> **PROBLEM DETAILS**
Report each line from the records where the string "part" turns up.

** THE DATA follows **

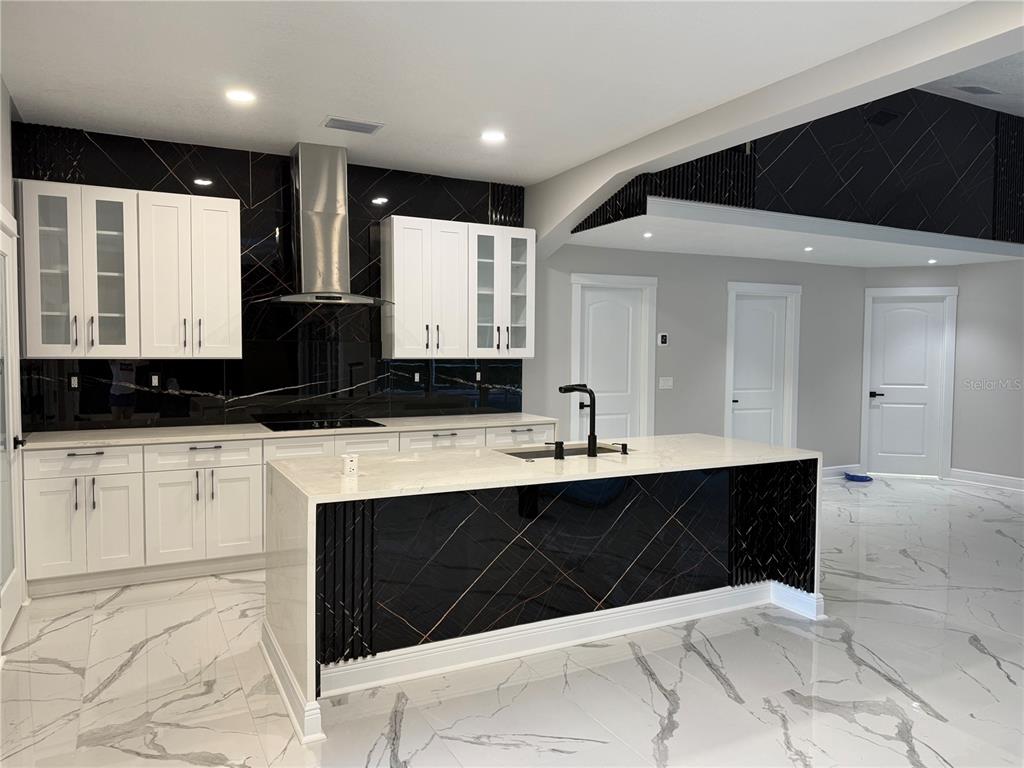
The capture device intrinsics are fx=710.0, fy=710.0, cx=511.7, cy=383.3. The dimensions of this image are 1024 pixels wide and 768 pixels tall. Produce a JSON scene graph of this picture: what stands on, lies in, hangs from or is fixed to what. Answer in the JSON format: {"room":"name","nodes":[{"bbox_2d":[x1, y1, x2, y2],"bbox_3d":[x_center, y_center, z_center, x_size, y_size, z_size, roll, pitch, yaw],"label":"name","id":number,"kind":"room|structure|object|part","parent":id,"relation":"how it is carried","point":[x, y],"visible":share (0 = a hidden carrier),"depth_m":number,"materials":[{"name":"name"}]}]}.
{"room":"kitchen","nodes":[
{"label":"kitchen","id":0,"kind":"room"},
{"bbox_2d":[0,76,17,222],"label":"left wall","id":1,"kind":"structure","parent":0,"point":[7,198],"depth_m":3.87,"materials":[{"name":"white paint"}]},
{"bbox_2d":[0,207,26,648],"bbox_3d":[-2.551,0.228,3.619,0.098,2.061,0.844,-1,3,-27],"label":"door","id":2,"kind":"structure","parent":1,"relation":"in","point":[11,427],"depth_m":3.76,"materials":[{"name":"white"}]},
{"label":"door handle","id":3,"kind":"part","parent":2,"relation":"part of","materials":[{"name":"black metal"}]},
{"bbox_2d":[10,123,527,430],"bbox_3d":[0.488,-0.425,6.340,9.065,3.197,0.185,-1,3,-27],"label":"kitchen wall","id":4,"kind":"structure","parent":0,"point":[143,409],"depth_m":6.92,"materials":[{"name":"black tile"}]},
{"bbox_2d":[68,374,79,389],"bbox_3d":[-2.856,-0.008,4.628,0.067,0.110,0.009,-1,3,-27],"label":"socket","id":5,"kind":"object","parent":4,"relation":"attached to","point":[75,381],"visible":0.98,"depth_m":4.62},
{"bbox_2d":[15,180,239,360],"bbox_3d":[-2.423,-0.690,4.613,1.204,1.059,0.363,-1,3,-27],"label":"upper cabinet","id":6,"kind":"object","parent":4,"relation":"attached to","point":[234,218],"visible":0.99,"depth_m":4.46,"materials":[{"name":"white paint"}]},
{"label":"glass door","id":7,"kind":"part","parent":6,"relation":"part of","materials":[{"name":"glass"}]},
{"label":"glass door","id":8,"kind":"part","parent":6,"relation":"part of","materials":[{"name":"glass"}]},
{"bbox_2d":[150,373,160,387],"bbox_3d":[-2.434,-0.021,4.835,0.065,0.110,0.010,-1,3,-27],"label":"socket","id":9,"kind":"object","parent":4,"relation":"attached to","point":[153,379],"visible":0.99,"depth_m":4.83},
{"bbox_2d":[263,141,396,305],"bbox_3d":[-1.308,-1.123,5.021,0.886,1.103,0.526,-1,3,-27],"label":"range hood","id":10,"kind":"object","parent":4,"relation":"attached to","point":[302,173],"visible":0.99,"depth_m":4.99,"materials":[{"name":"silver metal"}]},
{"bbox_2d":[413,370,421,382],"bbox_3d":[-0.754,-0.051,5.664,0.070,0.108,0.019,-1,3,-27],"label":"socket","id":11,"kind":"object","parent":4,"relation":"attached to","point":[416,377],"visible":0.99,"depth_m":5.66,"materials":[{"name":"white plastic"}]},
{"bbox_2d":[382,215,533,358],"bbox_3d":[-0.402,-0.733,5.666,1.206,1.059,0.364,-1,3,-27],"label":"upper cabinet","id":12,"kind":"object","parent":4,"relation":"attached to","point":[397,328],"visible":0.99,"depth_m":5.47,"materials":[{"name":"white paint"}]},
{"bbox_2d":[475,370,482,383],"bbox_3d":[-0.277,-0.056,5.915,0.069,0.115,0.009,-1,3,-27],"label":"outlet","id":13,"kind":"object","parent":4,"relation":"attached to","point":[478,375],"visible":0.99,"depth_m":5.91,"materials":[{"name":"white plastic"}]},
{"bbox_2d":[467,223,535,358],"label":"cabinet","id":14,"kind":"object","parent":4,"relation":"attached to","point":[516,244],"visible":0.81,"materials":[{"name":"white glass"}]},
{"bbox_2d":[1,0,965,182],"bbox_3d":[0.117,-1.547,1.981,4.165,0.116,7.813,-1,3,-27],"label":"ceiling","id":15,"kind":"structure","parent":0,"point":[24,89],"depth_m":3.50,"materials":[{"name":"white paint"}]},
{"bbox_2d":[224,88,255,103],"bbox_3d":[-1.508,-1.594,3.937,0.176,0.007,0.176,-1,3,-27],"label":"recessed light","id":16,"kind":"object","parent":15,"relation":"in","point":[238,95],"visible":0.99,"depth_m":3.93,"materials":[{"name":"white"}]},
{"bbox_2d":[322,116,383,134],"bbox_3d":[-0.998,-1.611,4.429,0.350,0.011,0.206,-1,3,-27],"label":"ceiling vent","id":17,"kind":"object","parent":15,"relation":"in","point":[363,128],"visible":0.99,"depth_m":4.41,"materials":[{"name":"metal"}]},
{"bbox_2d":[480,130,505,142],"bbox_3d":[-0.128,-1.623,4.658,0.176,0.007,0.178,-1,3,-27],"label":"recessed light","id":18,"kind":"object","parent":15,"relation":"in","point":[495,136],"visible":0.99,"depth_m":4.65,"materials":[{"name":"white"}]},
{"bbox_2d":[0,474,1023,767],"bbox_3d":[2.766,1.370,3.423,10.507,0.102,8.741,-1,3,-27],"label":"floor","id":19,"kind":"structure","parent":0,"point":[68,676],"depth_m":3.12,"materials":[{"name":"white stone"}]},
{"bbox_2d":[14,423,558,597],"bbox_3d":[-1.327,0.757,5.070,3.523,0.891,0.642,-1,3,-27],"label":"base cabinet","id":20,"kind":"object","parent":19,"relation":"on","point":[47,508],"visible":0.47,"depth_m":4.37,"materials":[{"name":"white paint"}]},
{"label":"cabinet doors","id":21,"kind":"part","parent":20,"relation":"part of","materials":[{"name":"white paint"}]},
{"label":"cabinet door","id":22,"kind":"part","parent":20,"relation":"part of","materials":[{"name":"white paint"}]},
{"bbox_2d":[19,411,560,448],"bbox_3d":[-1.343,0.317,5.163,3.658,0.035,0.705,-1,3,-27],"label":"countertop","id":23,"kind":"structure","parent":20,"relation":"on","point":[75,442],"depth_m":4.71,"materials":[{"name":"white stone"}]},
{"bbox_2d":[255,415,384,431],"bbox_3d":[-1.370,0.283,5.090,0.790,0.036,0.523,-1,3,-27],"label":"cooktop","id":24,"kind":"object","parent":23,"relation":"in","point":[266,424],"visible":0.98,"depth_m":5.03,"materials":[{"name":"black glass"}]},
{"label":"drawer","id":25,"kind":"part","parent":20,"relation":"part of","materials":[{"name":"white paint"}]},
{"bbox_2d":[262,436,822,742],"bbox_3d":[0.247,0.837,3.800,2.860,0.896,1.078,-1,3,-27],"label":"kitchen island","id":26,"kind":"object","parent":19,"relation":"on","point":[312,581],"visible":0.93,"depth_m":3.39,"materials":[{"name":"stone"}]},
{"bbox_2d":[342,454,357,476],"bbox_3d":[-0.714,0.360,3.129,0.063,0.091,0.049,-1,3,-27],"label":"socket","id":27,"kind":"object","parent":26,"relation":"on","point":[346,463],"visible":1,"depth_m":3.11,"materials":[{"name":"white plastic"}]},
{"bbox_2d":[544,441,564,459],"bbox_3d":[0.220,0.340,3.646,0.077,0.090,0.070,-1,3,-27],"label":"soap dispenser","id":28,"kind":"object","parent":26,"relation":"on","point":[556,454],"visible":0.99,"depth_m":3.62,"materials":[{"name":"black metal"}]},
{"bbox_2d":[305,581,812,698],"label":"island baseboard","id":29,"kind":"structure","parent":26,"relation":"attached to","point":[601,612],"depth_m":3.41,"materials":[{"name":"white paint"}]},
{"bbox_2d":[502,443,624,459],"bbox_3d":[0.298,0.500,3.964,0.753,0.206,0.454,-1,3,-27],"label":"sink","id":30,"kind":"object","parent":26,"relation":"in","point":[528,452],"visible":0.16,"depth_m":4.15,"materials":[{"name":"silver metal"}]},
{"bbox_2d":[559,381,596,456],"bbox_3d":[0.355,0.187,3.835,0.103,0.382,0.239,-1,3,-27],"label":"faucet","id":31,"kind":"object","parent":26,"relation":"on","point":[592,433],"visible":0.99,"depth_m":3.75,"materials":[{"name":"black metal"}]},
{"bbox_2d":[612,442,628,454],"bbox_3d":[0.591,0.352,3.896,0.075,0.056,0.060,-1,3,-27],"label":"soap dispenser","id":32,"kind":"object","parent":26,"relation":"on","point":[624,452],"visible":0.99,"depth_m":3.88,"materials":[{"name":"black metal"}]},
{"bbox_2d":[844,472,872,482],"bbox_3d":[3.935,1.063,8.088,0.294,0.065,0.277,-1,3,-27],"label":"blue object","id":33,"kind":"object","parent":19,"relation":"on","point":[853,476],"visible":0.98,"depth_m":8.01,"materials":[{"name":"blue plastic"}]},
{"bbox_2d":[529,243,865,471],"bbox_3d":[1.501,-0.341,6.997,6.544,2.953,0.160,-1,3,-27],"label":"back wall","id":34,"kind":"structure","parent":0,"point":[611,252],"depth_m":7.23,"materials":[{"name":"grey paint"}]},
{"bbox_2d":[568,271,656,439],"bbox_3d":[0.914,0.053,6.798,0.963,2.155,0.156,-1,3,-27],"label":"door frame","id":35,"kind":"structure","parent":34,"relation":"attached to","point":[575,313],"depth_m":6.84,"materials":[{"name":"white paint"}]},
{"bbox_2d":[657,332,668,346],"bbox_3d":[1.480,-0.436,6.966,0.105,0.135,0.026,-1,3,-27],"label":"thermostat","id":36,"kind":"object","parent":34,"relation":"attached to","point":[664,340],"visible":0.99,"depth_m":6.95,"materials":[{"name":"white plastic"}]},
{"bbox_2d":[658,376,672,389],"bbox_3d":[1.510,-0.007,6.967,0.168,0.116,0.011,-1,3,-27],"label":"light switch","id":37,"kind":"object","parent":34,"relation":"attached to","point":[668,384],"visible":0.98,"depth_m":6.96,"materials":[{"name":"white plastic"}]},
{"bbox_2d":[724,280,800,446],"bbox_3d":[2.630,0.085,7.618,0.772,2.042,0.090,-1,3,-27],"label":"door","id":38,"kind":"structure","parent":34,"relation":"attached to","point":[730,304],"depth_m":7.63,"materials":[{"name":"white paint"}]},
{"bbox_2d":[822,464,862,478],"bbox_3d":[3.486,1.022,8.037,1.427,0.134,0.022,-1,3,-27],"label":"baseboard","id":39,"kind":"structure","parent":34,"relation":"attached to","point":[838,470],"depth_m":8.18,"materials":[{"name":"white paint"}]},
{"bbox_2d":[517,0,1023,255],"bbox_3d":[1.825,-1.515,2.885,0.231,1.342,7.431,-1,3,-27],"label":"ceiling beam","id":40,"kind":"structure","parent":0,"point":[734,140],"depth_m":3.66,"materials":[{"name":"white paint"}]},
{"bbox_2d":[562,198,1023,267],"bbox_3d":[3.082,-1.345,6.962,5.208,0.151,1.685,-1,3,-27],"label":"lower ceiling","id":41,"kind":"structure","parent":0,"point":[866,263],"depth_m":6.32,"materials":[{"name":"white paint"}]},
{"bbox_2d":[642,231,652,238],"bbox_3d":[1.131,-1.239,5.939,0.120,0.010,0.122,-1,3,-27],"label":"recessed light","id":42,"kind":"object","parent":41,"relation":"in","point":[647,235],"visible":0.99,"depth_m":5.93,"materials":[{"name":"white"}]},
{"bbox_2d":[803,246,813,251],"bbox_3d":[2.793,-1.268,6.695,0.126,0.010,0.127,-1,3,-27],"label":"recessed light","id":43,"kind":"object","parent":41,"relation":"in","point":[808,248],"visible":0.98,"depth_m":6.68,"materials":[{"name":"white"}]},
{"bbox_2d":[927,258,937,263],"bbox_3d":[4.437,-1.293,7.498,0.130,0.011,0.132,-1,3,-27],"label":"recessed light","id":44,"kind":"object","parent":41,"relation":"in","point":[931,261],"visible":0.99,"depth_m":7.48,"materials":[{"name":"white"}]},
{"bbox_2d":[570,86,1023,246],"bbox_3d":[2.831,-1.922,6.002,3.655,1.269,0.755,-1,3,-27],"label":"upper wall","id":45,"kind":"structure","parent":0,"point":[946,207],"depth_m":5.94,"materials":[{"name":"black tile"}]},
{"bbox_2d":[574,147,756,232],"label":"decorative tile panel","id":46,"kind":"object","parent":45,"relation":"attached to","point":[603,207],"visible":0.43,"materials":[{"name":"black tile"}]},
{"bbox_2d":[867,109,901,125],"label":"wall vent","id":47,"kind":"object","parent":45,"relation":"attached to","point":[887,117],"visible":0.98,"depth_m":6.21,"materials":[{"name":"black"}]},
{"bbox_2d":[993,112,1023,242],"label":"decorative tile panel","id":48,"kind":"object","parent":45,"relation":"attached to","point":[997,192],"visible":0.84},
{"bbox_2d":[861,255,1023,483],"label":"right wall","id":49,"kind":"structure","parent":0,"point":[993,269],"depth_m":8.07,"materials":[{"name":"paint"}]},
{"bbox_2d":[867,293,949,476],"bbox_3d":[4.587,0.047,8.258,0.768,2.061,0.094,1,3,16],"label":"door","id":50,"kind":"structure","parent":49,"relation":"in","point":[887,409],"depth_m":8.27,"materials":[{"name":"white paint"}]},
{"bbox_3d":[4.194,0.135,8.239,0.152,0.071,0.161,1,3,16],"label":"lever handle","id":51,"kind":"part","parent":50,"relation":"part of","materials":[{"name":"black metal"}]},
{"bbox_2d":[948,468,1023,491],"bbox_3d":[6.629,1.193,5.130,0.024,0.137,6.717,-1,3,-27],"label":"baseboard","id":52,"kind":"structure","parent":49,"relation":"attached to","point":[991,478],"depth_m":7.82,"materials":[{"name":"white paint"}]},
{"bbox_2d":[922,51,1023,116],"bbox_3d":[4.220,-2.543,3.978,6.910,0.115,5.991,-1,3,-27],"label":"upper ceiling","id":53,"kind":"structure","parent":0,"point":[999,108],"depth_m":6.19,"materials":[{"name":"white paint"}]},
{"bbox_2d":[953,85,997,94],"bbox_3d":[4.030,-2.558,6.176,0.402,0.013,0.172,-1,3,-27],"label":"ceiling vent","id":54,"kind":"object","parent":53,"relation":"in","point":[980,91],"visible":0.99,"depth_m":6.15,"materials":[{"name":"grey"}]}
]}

** End of THE DATA **

> **RESPONSE TO THIS EXERCISE**
The capture device intrinsics are fx=710.0, fy=710.0, cx=511.7, cy=383.3. The dimensions of this image are 1024 pixels wide and 768 pixels tall. Produce a JSON scene graph of this picture: what stands on, lies in, hangs from or is fixed to what. Answer in the JSON format: {"room":"name","nodes":[{"bbox_2d":[x1, y1, x2, y2],"bbox_3d":[x_center, y_center, z_center, x_size, y_size, z_size, roll, pitch, yaw],"label":"name","id":number,"kind":"room|structure|object|part","parent":id,"relation":"how it is carried","point":[x, y],"visible":share (0 = a hidden carrier),"depth_m":number,"materials":[{"name":"name"}]}]}.
{"label":"door handle","id":3,"kind":"part","parent":2,"relation":"part of","materials":[{"name":"black metal"}]},
{"label":"glass door","id":7,"kind":"part","parent":6,"relation":"part of","materials":[{"name":"glass"}]},
{"label":"glass door","id":8,"kind":"part","parent":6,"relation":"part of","materials":[{"name":"glass"}]},
{"label":"cabinet doors","id":21,"kind":"part","parent":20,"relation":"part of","materials":[{"name":"white paint"}]},
{"label":"cabinet door","id":22,"kind":"part","parent":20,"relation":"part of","materials":[{"name":"white paint"}]},
{"label":"drawer","id":25,"kind":"part","parent":20,"relation":"part of","materials":[{"name":"white paint"}]},
{"bbox_3d":[4.194,0.135,8.239,0.152,0.071,0.161,1,3,16],"label":"lever handle","id":51,"kind":"part","parent":50,"relation":"part of","materials":[{"name":"black metal"}]},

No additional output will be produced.